SC Residents Aren’t Safer Despite More Regulations | comment

As a former attorney general for the state of South Carolina, I am concerned that our elected representatives continue to misidentify how best to address this state’s fraud epidemic. As a result, the financial sector is becoming increasingly regulated, but our residents are not becoming safer.

All South Carolina residents are all too familiar with this unfortunate reality.

From 2022 to 2023, the Palmetto State experienced a more than 34% increase in fraud cases, the fourth largest increase in fraud losses in the United States.







Charlie Condon (copy)

Charlie Condon


According to the SC Department of Consumer Affairs, “the sum of actual consumer losses as a result of identity theft was $1,026,915,” nearly double what was reported in 2022.

To fix this problem, our representatives must stop the fraud. Instead, they try to over-regulate the payment networks used by fraudsters.

For example, some members of Congress are now going after peer-to-peer payment networks used by millions of American consumers and small businesses, such as PayPal, Venmo and Zelle.

Taking two-for-four payment platforms on peer-to-peer makes no sense, since fraud is almost non-existent in all of them.

It’s not like South Carolina’s notorious scam gangs just use these technologies to do their business.
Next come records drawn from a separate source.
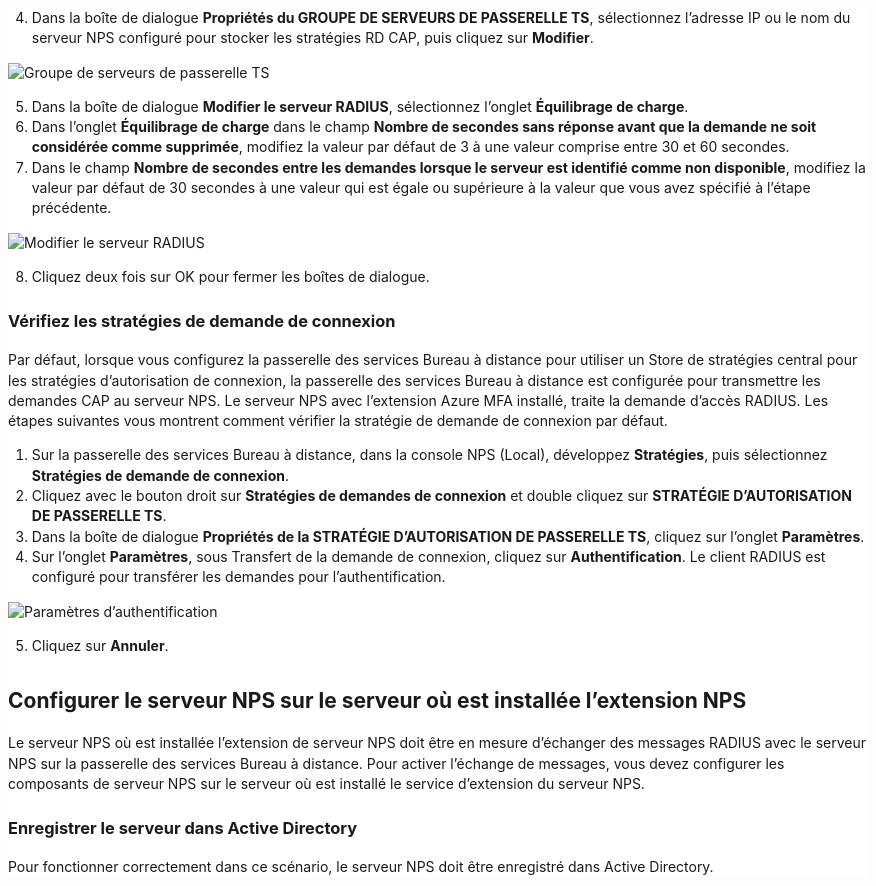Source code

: 4. Dans la boîte de dialogue **Propriétés du GROUPE DE SERVEURS DE PASSERELLE TS**, sélectionnez l’adresse IP ou le nom du serveur NPS configuré pour stocker les stratégies RD CAP, puis cliquez sur **Modifier**. 

 ![Groupe de serveurs de passerelle TS](./media/nps-extension-remote-desktop-gateway/image13.png)

5. Dans la boîte de dialogue **Modifier le serveur RADIUS**, sélectionnez l’onglet **Équilibrage de charge**.
6. Dans l’onglet **Équilibrage de charge** dans le champ **Nombre de secondes sans réponse avant que la demande ne soit considérée comme supprimée**, modifiez la valeur par défaut de 3 à une valeur comprise entre 30 et 60 secondes.
7. Dans le champ **Nombre de secondes entre les demandes lorsque le serveur est identifié comme non disponible**, modifiez la valeur par défaut de 30 secondes à une valeur qui est égale ou supérieure à la valeur que vous avez spécifié à l’étape précédente.

 ![Modifier le serveur RADIUS](./media/nps-extension-remote-desktop-gateway/image14.png)

8.  Cliquez deux fois sur OK pour fermer les boîtes de dialogue.

### <a name="verify-connection-request-policies"></a>Vérifiez les stratégies de demande de connexion 
Par défaut, lorsque vous configurez la passerelle des services Bureau à distance pour utiliser un Store de stratégies central pour les stratégies d’autorisation de connexion, la passerelle des services Bureau à distance est configurée pour transmettre les demandes CAP au serveur NPS. Le serveur NPS avec l’extension Azure MFA installé, traite la demande d’accès RADIUS. Les étapes suivantes vous montrent comment vérifier la stratégie de demande de connexion par défaut. 

1. Sur la passerelle des services Bureau à distance, dans la console NPS (Local), développez **Stratégies**, puis sélectionnez **Stratégies de demande de connexion**.
2. Cliquez avec le bouton droit sur **Stratégies de demandes de connexion** et double cliquez sur **STRATÉGIE D’AUTORISATION DE PASSERELLE TS**.
3. Dans la boîte de dialogue **Propriétés de la STRATÉGIE D’AUTORISATION DE PASSERELLE TS**, cliquez sur l’onglet **Paramètres**.
4. Sur l’onglet **Paramètres**, sous Transfert de la demande de connexion, cliquez sur **Authentification**. Le client RADIUS est configuré pour transférer les demandes pour l’authentification.

 ![Paramètres d’authentification](./media/nps-extension-remote-desktop-gateway/image15.png)
 
5. Cliquez sur **Annuler**. 

## <a name="configure-nps-on-the-server-where-the-nps-extension-is-installed"></a>Configurer le serveur NPS sur le serveur où est installée l’extension NPS
Le serveur NPS où est installée l’extension de serveur NPS doit être en mesure d’échanger des messages RADIUS avec le serveur NPS sur la passerelle des services Bureau à distance. Pour activer l’échange de messages, vous devez configurer les composants de serveur NPS sur le serveur où est installé le service d’extension du serveur NPS. 

### <a name="register-server-in-active-directory"></a>Enregistrer le serveur dans Active Directory
Pour fonctionner correctement dans ce scénario, le serveur NPS doit être enregistré dans Active Directory.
They use every tool available, including fake checks, wire fraud, and a variety of other tactics.

Unduly regulating these platforms to the point where they might even go out of business will not stop or even reduce the scam. It will only change the tools scammers use.

Our elected representatives should work to quickly identify the real fraudsters and penalize them more forcefully and vigorously. That means providing more funding and more enforcement tools to law enforcement and consumer protection groups in South Carolina.

it will work In fact, it examines the Department of Consumer Affairs. In September, he presented some of the great work he’s done to help people detect, avoid and recover from scams to members of the US Senate Committee on Banking, Housing and Urban Affairs.